=== EXERCISE ===
Produce a word-for-word copy of the listing below without its pictures.

=== EXERCISE DATA ===

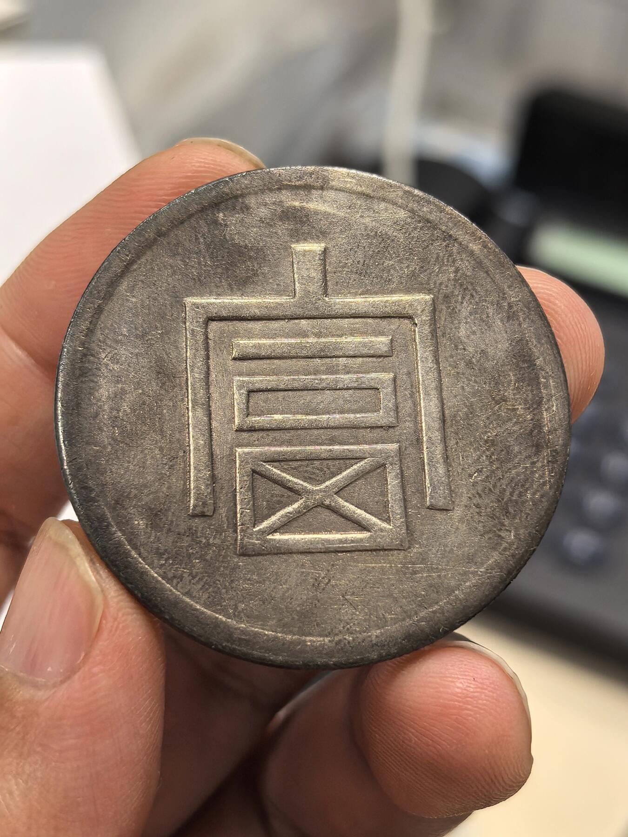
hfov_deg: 27.0
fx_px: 1306
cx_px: 314
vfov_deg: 35.5
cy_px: 418
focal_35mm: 54
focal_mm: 6.98
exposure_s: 1/100
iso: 250
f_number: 2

===

=== RESPONSE AREA ===
hfov_deg: 27.0
fx_px: 1306
cx_px: 314
vfov_deg: 35.5
cy_px: 418
focal_35mm: 54
focal_mm: 6.98
exposure_s: 1/100
iso: 250
f_number: 2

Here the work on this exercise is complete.